# EXTRAIT SOURCE
—————
3. Compatibilité de l'aide
(45) Étant donné qu'elle constitue une aide à la restructuration, l'aide en cause n'est compatible avec le Marché commun que si elle satisfait aux critères des lignes directrices.
(46) Sur la base des observations présentées par la Slovénie et des renseignements qu'elle a recueillis au cours de son enquête, la Commission est parvenue aux conclusions suivantes au sujet des éléments ayant motivé l'ouverture de la procédure formelle d'examen.
3.1. Éligibilité
(47) Vu les renseignements fournis par la Slovénie, la Commission est d'avis que les résultats de Javor Pivka, tels qu'ils sont décrits à la section 2.1 ci-dessus, montrent qu'il s'agissait bel et bien d'une entreprise en difficulté au moment de l'octroi de l'aide en cause. La Commission constate en particulier que Javor Pivka enregistrait des pertes croissantes, une diminution de son chiffre d'affaires, ainsi qu'un recul de son flux de trésorerie. La Commission constate en outre que ces difficultés s'inscrivaient dans une tendance observée de 2000 à 2004 et ne constituaient pas qu'une circonstance exceptionnelle en 2003.
(48) La Commission prend également en considération les explications fournies par la Slovénie au sujet de la nature de l'actionnariat de Javor Pivka. Compte tenu de la nature passive et des faibles ressources en capital de ses actionnaires institutionnels et de la dispersion du reste de son actionnariat, la Commission admet que Javor Pivka ne pouvait obtenir les fonds nécessaires de ses actionnaires. Pour la même raison et du fait qu'aucun actionnaire ne détient à lui seul plus de 15 % du capital de la société, la Commission considère également que Javor Pivka ne fait pas partie d'un groupe commercial plus grand.
(49) En conséquence, la Commission admet que Javor Pivka pouvait bénéficier d'une aide à la restructuration.
3.2. Retour à la viabilité
(50) La Commission a indiqué dans sa décision d'ouverture de la procédure que la manière dont le plan de restructuration de Javor Pivka devait lui permettre de rétablir sa viabilité à long terme n'était pas claire. Cela concernait avant tout les projections sur cinq ans qui indiquaient la manière dont la société devait évoluer en conséquence des mesures de restructuration. La Commission a fait observer que la Slovénie ne lui avait pas fourni les renseignements dont elle avait besoin pour apprécier les hypothèses relatives aux résultats probables de Javor Pivka sur lesquelles était fondé le plan de restructuration.
(51) Au cours de la procédure, la Slovénie a fourni les renseignements complémentaires mentionnés à la section 4.3 ci-dessus et a ainsi pu expliquer d'une manière suffisante les fondements de ces hypothèses. La Commission observe que les prévisions de vente de Javor Pivka peuvent paraître trop optimistes au regard de la forte concurrence de l'Extrême-Orient à laquelle le secteur était confronté en 2005 et 2006 et qui a entraîné une offre excédentaire ainsi qu'une pression à la baisse sur les prix. Cependant, il n'est pas clair si cette information était déjà connue au début de l'année 2004. En outre, la Commission a elle-même constaté en 2006 que : "la production et la consommation des bois contreplaqués ont connu une forte augmentation ces dernières années, qui s'est notamment traduite par le développement d'un solide marché d'exportation pour certaines classes" (8). Étant donné qu'elle n'a reçu aucun renseignement contradictoire de nature à remettre en cause les hypothèses de l'entreprise et les siennes, la Commission n'a aucune raison de les contester. Elle considère donc que la validité de ces projections de 2004 n'est pas remise en cause, ce qui dissipe ses doutes sur ce point.
—————
# LIGNES ENREGISTRÉES
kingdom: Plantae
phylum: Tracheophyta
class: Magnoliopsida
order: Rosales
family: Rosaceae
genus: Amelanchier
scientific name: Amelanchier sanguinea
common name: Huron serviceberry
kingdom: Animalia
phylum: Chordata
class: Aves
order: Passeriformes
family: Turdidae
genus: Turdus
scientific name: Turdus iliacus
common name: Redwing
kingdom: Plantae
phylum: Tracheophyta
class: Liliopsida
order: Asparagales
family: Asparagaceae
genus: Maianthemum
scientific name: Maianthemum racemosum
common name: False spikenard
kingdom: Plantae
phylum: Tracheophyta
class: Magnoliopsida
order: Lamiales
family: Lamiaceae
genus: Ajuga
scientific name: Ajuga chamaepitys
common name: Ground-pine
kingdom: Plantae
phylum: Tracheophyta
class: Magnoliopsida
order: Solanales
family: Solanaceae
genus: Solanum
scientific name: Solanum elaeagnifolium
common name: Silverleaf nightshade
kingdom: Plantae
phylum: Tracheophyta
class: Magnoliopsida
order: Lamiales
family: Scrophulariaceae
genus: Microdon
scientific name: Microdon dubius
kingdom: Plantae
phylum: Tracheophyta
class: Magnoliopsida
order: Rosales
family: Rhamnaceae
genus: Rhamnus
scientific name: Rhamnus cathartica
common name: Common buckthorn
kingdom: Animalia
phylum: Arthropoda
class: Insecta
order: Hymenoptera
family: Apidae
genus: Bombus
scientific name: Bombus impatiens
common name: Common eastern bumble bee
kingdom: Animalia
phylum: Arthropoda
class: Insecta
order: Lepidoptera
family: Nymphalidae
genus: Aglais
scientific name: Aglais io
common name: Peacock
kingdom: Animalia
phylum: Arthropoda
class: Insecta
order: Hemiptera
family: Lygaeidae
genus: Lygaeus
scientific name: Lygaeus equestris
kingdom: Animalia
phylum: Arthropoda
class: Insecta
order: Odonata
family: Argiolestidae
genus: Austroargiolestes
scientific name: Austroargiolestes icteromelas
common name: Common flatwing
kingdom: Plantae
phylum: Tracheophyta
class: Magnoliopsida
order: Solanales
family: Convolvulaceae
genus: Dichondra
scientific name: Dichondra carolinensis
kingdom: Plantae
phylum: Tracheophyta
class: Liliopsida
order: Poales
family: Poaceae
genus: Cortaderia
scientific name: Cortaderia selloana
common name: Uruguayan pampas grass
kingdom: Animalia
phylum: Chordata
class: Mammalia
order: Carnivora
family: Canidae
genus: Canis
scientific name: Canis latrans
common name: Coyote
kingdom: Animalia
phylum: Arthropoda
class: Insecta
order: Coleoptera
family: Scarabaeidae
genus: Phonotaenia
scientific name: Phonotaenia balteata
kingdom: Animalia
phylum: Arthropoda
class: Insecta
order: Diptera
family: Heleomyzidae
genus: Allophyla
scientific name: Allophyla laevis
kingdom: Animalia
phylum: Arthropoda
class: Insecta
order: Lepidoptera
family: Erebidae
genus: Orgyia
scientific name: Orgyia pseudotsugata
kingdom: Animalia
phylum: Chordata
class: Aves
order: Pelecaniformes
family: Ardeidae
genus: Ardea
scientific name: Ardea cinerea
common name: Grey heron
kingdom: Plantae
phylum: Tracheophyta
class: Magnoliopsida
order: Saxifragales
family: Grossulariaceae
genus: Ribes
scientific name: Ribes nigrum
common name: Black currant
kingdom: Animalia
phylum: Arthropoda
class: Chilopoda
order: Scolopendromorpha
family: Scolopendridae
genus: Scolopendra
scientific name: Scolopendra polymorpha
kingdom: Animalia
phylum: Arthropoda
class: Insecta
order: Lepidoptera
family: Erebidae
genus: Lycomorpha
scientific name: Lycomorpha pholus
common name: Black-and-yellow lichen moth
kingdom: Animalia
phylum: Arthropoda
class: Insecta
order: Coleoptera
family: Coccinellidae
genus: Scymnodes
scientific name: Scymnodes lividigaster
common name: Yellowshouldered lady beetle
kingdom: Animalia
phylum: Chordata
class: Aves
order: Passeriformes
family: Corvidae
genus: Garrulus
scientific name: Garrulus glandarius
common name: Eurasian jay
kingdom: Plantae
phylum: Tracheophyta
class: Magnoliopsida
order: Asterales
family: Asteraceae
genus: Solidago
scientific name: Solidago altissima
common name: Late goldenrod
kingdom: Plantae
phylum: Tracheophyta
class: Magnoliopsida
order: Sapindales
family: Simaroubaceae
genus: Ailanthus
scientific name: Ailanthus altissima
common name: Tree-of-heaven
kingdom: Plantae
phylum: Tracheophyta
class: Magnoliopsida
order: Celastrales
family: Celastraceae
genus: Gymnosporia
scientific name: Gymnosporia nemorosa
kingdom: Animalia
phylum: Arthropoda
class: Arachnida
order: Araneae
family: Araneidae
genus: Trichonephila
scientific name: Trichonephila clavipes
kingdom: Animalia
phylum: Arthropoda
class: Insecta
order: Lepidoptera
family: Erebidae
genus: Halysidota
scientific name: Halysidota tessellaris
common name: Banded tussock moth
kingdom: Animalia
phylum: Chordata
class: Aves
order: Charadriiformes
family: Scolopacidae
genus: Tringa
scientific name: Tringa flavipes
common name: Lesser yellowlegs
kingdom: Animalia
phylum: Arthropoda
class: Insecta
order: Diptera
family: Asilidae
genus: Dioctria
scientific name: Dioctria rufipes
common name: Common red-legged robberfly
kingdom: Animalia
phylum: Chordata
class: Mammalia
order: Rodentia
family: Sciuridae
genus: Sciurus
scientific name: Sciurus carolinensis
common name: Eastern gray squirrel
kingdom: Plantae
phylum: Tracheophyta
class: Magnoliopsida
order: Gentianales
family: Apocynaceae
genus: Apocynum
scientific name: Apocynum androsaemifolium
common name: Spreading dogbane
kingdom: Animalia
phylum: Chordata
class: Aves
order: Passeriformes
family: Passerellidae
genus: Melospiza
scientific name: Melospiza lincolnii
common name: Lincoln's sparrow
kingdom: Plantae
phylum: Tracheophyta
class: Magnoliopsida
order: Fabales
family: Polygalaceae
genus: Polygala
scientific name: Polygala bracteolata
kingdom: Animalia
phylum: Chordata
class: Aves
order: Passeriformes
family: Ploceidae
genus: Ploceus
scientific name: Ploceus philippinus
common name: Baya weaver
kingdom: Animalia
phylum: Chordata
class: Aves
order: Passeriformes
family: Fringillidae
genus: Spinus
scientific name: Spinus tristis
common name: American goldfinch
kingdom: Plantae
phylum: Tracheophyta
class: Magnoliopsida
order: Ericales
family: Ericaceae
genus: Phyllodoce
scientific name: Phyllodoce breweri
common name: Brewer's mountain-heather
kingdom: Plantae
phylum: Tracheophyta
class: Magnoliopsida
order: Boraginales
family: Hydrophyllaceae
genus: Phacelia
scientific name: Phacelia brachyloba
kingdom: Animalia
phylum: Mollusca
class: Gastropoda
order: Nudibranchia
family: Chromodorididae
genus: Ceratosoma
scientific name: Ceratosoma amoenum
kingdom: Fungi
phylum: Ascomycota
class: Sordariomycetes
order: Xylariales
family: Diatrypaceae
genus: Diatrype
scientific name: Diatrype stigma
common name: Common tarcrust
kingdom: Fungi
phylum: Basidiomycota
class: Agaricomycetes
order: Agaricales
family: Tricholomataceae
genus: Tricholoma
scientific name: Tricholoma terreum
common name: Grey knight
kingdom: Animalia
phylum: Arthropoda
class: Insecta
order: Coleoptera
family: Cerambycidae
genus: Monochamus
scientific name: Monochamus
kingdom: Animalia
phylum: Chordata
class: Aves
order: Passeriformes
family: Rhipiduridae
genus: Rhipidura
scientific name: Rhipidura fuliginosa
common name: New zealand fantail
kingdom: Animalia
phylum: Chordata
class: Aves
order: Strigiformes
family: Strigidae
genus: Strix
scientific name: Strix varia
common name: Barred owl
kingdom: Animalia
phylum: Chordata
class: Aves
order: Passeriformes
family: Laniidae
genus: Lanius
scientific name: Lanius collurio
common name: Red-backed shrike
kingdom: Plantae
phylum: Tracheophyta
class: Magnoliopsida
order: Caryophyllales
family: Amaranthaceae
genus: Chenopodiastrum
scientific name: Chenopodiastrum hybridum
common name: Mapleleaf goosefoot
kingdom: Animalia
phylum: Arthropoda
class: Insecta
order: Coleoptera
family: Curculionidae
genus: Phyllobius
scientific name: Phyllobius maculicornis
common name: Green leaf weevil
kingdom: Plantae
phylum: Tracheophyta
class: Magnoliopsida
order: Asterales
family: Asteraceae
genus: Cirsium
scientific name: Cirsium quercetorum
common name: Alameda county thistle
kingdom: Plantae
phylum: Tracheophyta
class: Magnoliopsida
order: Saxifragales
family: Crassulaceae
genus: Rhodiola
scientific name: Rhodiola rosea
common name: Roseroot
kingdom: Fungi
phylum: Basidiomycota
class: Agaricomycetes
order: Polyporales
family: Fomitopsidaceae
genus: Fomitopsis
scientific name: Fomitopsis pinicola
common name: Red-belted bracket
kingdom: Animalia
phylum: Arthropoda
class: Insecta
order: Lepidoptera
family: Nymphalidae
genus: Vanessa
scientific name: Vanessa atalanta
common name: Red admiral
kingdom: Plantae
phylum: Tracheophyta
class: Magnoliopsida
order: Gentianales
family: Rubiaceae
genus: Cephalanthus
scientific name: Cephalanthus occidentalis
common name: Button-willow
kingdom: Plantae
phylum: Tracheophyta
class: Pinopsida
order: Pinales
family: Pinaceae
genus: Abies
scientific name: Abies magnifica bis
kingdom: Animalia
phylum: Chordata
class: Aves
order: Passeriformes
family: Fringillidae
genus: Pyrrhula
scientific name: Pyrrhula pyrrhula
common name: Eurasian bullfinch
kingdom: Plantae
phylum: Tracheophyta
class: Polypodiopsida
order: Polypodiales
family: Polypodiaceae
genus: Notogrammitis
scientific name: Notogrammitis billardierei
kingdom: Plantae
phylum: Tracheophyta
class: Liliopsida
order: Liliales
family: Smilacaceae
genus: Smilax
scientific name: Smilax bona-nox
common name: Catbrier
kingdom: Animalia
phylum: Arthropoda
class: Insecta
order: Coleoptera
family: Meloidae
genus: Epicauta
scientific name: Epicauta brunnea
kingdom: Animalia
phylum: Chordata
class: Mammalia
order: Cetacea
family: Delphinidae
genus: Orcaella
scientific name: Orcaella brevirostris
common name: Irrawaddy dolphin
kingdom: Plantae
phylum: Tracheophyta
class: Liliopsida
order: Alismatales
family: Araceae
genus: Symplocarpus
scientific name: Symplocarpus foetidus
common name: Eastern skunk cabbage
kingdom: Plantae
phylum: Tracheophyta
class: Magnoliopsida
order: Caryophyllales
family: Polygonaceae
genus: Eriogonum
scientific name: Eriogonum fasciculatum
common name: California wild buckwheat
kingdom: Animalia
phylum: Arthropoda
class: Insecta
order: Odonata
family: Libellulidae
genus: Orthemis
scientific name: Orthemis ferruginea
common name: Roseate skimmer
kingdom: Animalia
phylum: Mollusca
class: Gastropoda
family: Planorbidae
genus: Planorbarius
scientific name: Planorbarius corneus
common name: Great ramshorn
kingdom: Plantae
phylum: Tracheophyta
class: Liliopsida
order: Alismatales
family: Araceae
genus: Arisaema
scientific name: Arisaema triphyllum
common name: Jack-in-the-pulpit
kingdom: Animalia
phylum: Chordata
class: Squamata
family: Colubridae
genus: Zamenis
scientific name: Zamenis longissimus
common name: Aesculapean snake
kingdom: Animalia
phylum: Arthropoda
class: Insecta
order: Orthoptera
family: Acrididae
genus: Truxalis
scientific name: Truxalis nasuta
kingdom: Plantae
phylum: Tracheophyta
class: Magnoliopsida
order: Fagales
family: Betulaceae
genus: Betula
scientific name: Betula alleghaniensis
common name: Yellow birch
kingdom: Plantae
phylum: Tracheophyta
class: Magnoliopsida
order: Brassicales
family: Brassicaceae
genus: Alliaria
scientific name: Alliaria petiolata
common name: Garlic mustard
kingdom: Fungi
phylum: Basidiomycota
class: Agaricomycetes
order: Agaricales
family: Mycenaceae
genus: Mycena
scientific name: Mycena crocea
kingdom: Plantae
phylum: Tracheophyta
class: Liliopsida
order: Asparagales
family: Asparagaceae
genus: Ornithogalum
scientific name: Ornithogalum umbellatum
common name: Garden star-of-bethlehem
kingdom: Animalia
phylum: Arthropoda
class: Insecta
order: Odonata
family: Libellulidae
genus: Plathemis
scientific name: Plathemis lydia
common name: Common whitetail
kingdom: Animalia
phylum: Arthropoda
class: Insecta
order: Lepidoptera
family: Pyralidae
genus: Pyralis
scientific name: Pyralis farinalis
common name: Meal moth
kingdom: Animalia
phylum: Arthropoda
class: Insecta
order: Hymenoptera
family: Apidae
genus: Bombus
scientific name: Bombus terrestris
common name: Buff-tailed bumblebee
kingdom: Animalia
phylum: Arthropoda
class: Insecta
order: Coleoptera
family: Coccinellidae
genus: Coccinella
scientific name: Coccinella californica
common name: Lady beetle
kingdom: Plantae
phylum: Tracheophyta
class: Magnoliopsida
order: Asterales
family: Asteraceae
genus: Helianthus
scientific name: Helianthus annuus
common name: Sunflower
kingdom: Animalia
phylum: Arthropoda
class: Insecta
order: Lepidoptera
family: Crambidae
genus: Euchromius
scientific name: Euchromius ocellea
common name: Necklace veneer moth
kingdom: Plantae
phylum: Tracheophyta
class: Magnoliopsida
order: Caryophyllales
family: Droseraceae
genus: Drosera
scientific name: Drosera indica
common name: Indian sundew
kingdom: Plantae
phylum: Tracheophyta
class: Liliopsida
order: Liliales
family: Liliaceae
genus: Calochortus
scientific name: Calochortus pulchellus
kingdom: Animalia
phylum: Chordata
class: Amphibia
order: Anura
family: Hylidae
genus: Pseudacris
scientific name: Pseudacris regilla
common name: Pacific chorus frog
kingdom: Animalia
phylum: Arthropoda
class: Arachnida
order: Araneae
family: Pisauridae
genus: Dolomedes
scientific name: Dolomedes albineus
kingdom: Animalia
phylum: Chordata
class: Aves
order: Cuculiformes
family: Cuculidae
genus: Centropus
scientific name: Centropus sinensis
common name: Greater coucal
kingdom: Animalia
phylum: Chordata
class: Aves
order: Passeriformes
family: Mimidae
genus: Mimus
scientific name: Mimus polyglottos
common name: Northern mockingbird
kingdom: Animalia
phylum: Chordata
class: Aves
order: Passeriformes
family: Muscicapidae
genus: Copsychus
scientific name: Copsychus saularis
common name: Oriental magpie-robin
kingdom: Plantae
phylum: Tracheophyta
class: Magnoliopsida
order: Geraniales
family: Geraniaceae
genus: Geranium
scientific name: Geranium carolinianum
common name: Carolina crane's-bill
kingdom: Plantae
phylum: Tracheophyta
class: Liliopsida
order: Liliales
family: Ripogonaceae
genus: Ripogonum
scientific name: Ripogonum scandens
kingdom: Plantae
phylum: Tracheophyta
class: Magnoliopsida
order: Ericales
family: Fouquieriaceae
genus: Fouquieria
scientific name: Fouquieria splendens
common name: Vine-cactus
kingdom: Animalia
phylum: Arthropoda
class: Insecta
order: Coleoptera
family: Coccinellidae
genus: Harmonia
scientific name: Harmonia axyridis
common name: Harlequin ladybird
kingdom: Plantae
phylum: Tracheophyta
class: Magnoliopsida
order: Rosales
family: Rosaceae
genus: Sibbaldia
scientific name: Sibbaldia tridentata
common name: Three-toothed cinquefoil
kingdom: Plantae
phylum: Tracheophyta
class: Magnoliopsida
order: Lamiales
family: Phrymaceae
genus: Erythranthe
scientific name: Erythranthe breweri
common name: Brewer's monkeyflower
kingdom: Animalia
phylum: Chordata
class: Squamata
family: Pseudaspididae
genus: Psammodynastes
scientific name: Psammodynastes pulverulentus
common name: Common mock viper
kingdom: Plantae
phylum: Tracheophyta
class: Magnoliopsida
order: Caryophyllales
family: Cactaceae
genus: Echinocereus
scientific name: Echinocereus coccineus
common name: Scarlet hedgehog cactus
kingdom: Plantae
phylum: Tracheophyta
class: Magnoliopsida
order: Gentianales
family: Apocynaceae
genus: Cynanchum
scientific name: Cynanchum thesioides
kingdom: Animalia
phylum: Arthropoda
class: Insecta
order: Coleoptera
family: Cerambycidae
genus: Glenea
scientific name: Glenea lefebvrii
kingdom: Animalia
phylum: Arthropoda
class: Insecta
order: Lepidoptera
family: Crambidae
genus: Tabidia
—————
# TRAVAIL DEMANDÉ
[a] Recopiez à l'identique le passage de l'extrait sur Javor Pivka qui va de "3. Compatibilité de" jusqu'à "procédure formelle d'examen.".
[b] D'après l'extrait sur Javor Pivka, sur quelle période s'étendait la tendance dans laquelle s'inscrivaient les difficultés de l'entreprise ?
[c] Pour chacune de ces affirmations, dites par oui ou par non si elle concorde avec l'extrait sur Javor Pivka, et citez mot pour mot les termes qui tranchent : (i) la Commission estime que Javor Pivka fait partie d'un groupe commercial plus grand ; (ii) la concurrence de l'Extrême-Orient a entraîné une offre excédentaire ; (iii) le chiffre d'affaires de Javor Pivka était en hausse.
Les lignes constituent un matériau indépendant de l'extrait sur Javor Pivka.

# CORRIGÉ DE L'EXERCICE
[a]
3. Compatibilité de l'aide
(45) Étant donné qu'elle constitue une aide à la restructuration, l'aide en cause n'est compatible avec le Marché commun que si elle satisfait aux critères des lignes directrices.
(46) Sur la base des observations présentées par la Slovénie et des renseignements qu'elle a recueillis au cours de son enquête, la Commission est parvenue aux conclusions suivantes au sujet des éléments ayant motivé l'ouverture de la procédure formelle d'examen.

[b] De 2000 à 2004.

[c]
(i) Non : "la Commission considère également que Javor Pivka ne fait pas partie d'un groupe commercial plus grand".
(ii) Oui : "qui a entraîné une offre excédentaire ainsi qu'une pression à la baisse sur les prix".
(iii) Non : "une diminution de son chiffre d'affaires".